It's been interesting to see the explosion of blog entries about Joel Johnson's buying of Wally Wood's 22 Panels that always work. One part of me is a bit dismayed at the news, since a few months ago I actually contacted the seller contemplating buying it myself. I'm extremely greatful that with his new buy Mr. Johnson has made high resolution files available to the rest of us to share in this piece of history.
Theoretically 22 Panels... is an intriguing aspect of comics in America, because it gives a consistent panel sized unit that is (possibly) repeated in multiple books. Repetition (i.e. conventionality) of this sort is of course a hallmark of language. Like Mark Evanier I'd love to see a study probing just how widespread the use of these panels has become.
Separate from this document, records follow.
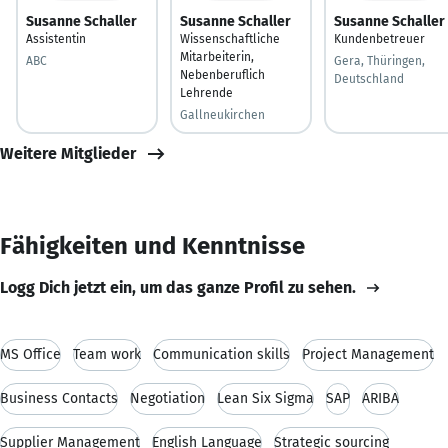
Susanne Schaller
Susanne Schaller
Susanne Schaller
Assistentin
Wissenschaftliche
Kundenbetreuer
Mitarbeiterin,
ABC
Gera, Thüringen,
Nebenberuflich
Deutschland
Lehrende
Gallneukirchen
Weitere Mitglieder
Fähigkeiten und Kenntnisse
Logg Dich jetzt ein, um das ganze Profil zu sehen.
MS Office
Team work
Communication skills
Project Management
Business Contacts
Negotiation
Lean Six Sigma
SAP
ARIBA
Supplier Management
English Language
Strategic sourcing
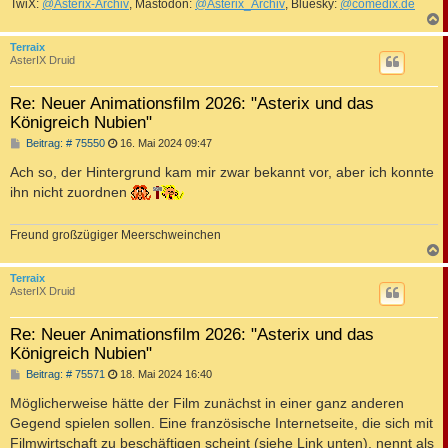
TwiX:
@Asterix-Archiv
, Mastodon:
@Asterix_Archiv
, Bluesky:
@comedix.de
c
Terraix
AsterIX Druid
Re: Neuer Animationsfilm 2026: "Asterix und das
Königreich Nubien"
B
Beitrag: # 75550
16. Mai 2024 09:47
e
i
Ach so, der Hintergrund kam mir zwar bekannt vor, aber ich konnte
t
ihn nicht zuordnen
r
a
g
Freund großzügiger Meerschweinchen
c
Terraix
AsterIX Druid
Re: Neuer Animationsfilm 2026: "Asterix und das
Königreich Nubien"
B
Beitrag: # 75571
18. Mai 2024 16:40
e
i
Möglicherweise hätte der Film zunächst in einer ganz anderen
t
Gegend spielen sollen. Eine französische Internetseite, die sich mit
r
a
Filmwirtschaft zu beschäftigen scheint (siehe Link unten), nennt als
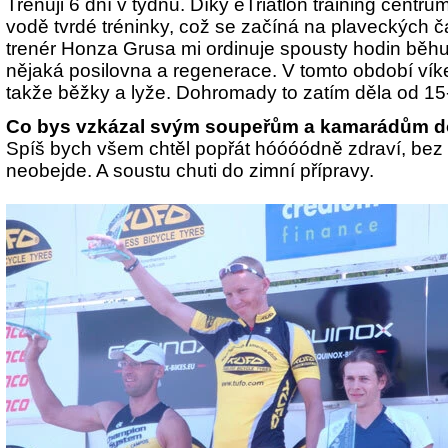
Trénuji 6 dní v týdnu. Díky eTriatlon training cent
vodě tvrdé tréninky, což se začíná na plaveckých č
trenér Honza Grusa mi ordinuje spousty hodin běhu 
nějaká posilovna a regenerace. V tomto období vík
takže běžky a lyže.
Dohromady to zatím děla od 15
Co bys vzkázal svým soupeřům a kamarádům d
Spíš bych všem chtěl popřát hóóóódně zdraví, bez 
neobejde. A soustu chuti do zimní přípravy.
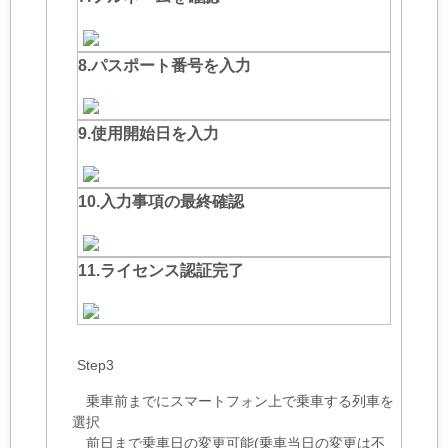
8.パスポート番号を入力
9.使用開始日を入力
10.入力事項の最終確認
11.ライセンス認証完了
Step3
乗車前までにスマートフォン上で乗車する列車を
選択
前日まで乗車日の変更可能(
乗車当日の変更は不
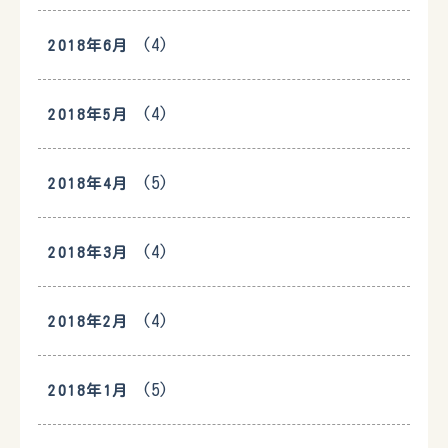
(4)
2018年6月
(4)
2018年5月
(5)
2018年4月
(4)
2018年3月
(4)
2018年2月
(5)
2018年1月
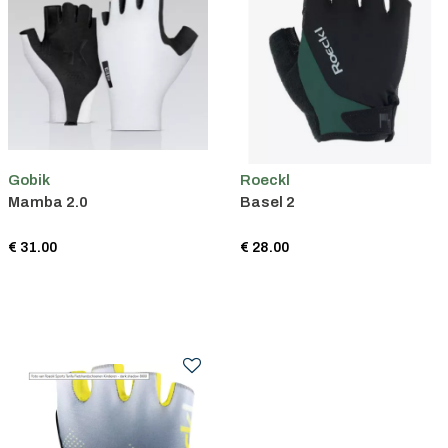
Gobik
Roeckl
Mamba 2.0
Basel 2
€ 31.00
€ 28.00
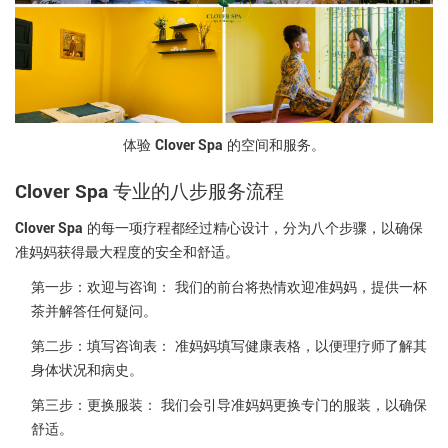
Clover Spa
体验
的空间和服务。
Clover Spa
专业的八步服务流程
Clover Spa
的每一项疗程都经过精心设计，分为八个步骤，以确保
准妈妈获得最大程度的安全和舒适。
第一步：欢迎与咨询：
我们的前台将热情欢迎准妈妈，提供一杯
茶并解答任何疑问。
第二步：填写咨询表：
准妈妈填写健康表格，以便理疗师了解其
身体状况和病史。
第三步：更换服装：
我们会引导准妈妈更换专门的服装，以确保
舒适。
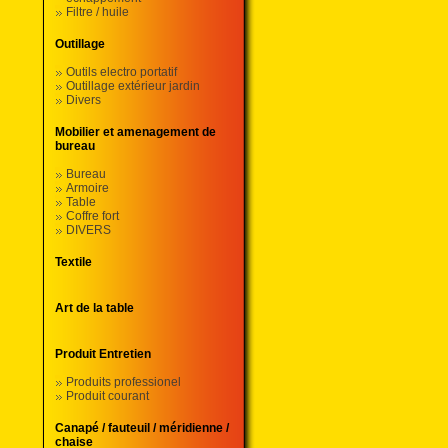
Filtre / huile
Outillage
Outils electro portatif
Outillage extérieur jardin
Divers
Mobilier et amenagement de
bureau
Bureau
Armoire
Table
Coffre fort
DIVERS
Textile
Art de la table
Produit Entretien
Produits professionel
Produit courant
Canapé / fauteuil / méridienne /
chaise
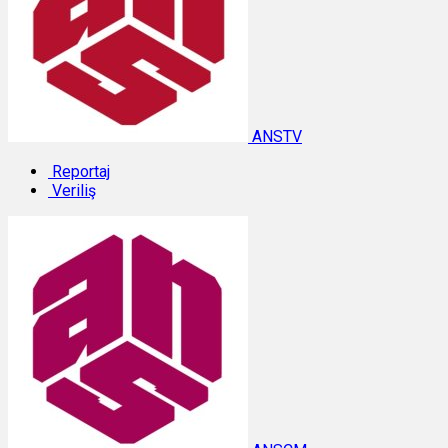
ANSTV
Reportaj
Veriliş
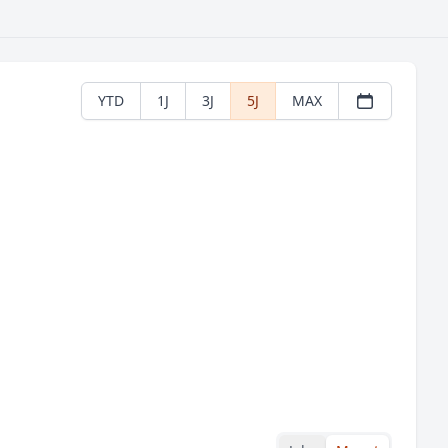
YTD
1J
3J
5J
MAX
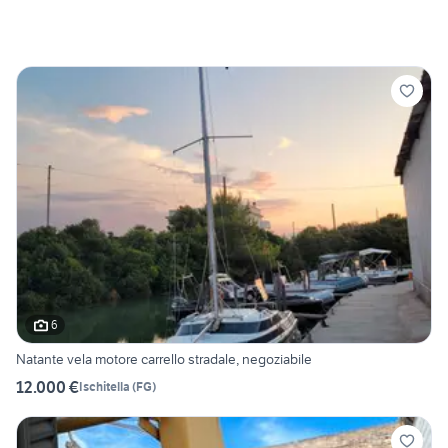
6
Natante vela motore carrello stradale, negoziabile
12.000 €
Ischitella
(
FG
)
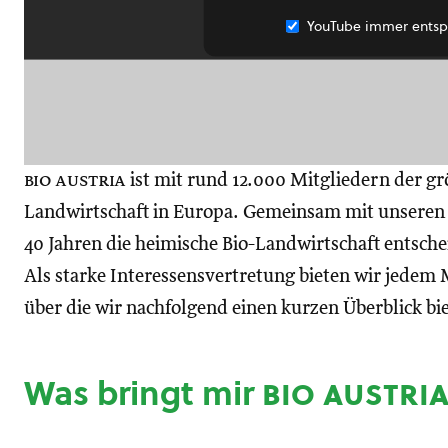
YouTube immer entsp
bio austria
ist mit rund 12.000 Mitgliedern der gr
Landwirtschaft in Europa. Gemeinsam mit unseren M
40 Jahren die heimische Bio-Landwirtschaft entsch
Als starke Interessensvertretung bieten wir jedem M
über die wir nachfolgend einen kurzen Überblick bi
Was bringt mir
bio austri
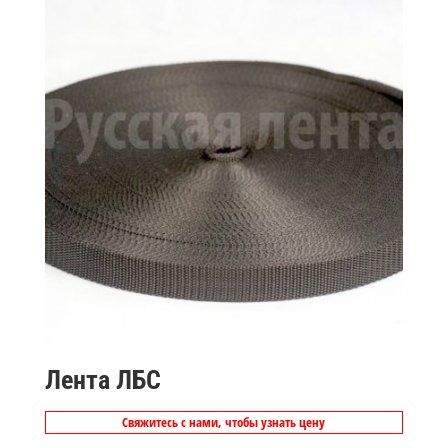
Лента ЛБС
Свяжитесь с нами, чтобы узнать цену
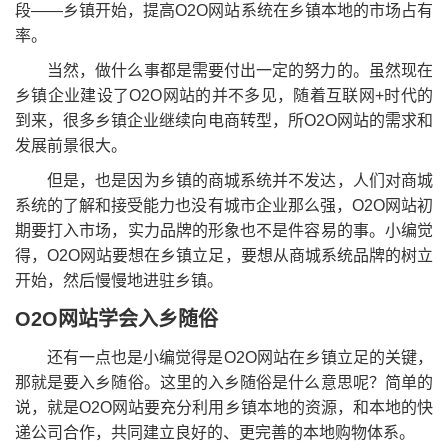
段——乡镇开始，提高O2O网站系统在乡镇本地的市场占有
率。
当然，做什么事都是需要付出一定的努力的。虽然现在
乡镇企业建设了O2O网站的并不多见，随着互联网+时代的
到来，很多乡镇企业继续向电商转型，所O2O网站的需求和
发展前景很大。
但是，也是因为乡镇的商城系统并不发达，人们对商城
系统的了解和接受能力也没有城市企业那么强，O2O网站初
期要打入市场，实力品牌的形象也不是件容易的事。小编觉
得，O2O网站要想在乡镇立足，要想从商城系统品牌的树立
开始，然后慢慢地进驻乡镇。
O2O网站学会入乡随俗
还有一点也是小编觉得是O2O网站在乡镇立足的关键，
那就是要入乡随俗。这里的入乡随俗是什么意思呢？简单的
说，就是O2O网站要充分利用乡镇本地的资源，和本地的快
递公司合作，共同建立良好的、更完善的本地购物体系。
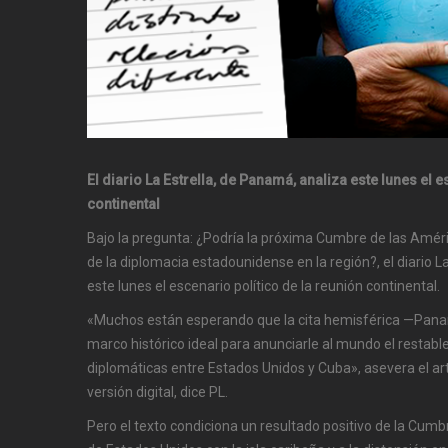
El diario La Estrella, de Panamá, analiza este lunes el e
continental
Bajo la pregunta: ¿Podría la próxima Cumbre de las Améri
de la diplomacia estadounidense en la región?, el diario L
este lunes el escenario político de la reunión continental.
«Muchos están esperando que la cita hemisférica —Panam
marco histórico ideal para anunciarle al mundo el restabl
diplomáticas entre Estados Unidos y Cuba», asevera el artí
versión digital, dice PL.
Pero el texto condiciona un resultado positivo de la Cum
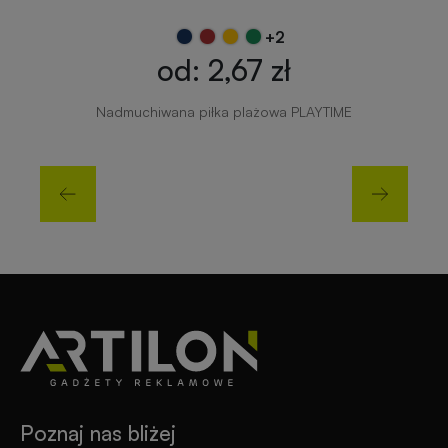
+2
od: 2,67 zł
Nadmuchiwana piłka plażowa PLAYTIME
Poznaj nas bliżej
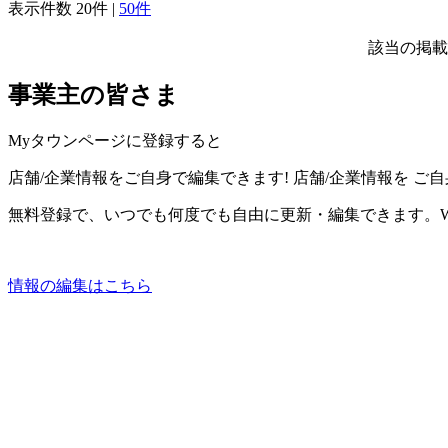
表示件数
20件
|
50件
該当の掲載
事業主の皆さま
Myタウンページに登録すると
店舗/企業情報をご自身で編集できます!
店舗/企業情報を
ご自
無料登録で、いつでも何度でも自由に更新・編集できます。W
情報の編集はこちら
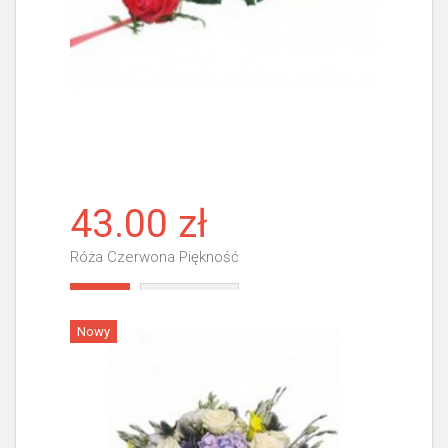
43.00 zł
Róża Czerwona Piękność
Więcej
Nowy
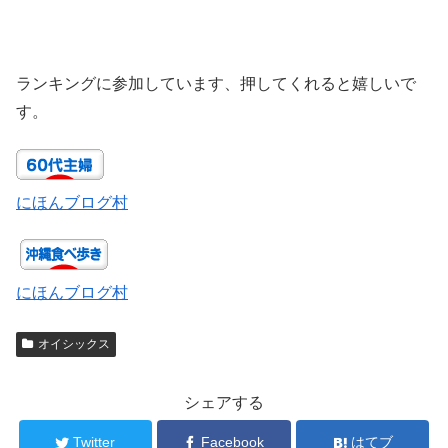
ランキングに参加しています、押してくれると嬉しいで
す。
にほんブログ村
にほんブログ村
オイシックス
シェアする
Twitter
Facebook
はてブ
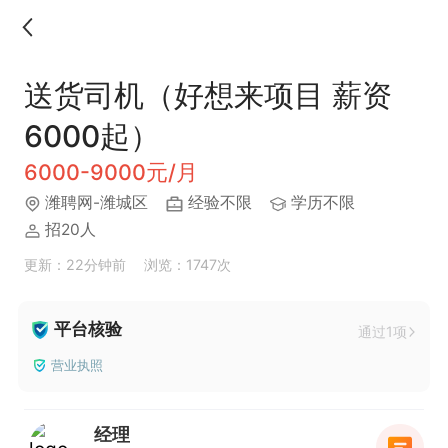
送货司机（好想来项目 薪资
6000起）
6000-9000元/月
潍聘网-潍城区
经验不限
学历不限
招20人
更新：22分钟前
浏览：1747次
平台核验
通过1项
营业执照
经理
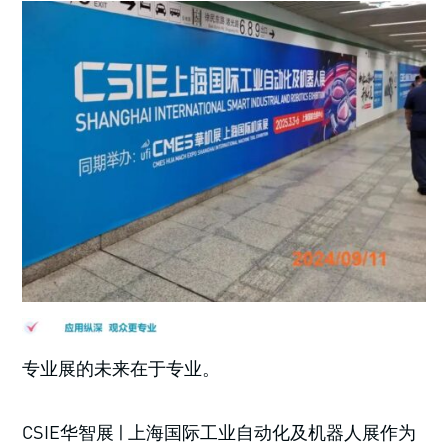
专业展的未来在于专业。
CSIE华智展 | 上海国际工业自动化及机器人展作为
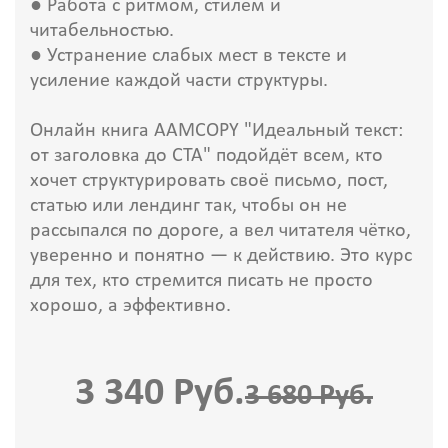
● Работа с ритмом, стилем и
читабельностью.
● Устранение слабых мест в тексте и
усиление каждой части структуры.
Онлайн книга AAMCOPY "Идеальный текст:
от заголовка до CTA" подойдёт всем, кто
хочет структурировать своё письмо, пост,
статью или лендинг так, чтобы он не
рассыпался по дороге, а вел читателя чётко,
уверенно и понятно — к действию. Это курс
для тех, кто стремится писать не просто
хорошо, а эффективно.
3 340 Руб.
3 680 Руб.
My own guess is that these compositions have become extremely widespread across authors, largely without them even referring to the 22 Panels... worksheet. That is, I think that some of these panels have become so common in usage that people imitate them without thinking about it, as they have just become a consistent part of the mental visual vocabulary. (As with all issues like this, if any enterprising students out there want to do a study on this, I'd be happy to advise and publish their piece!)
What's also been interesting about reading the various blog posts on this topic is seeing the teetering balance of the Art vs. Language viewpoints. You can really tell the tension between those who have no problem with using the repetition of these panels (Language) and those who scoff at how unoriginal and un-innovative using them would be (Art).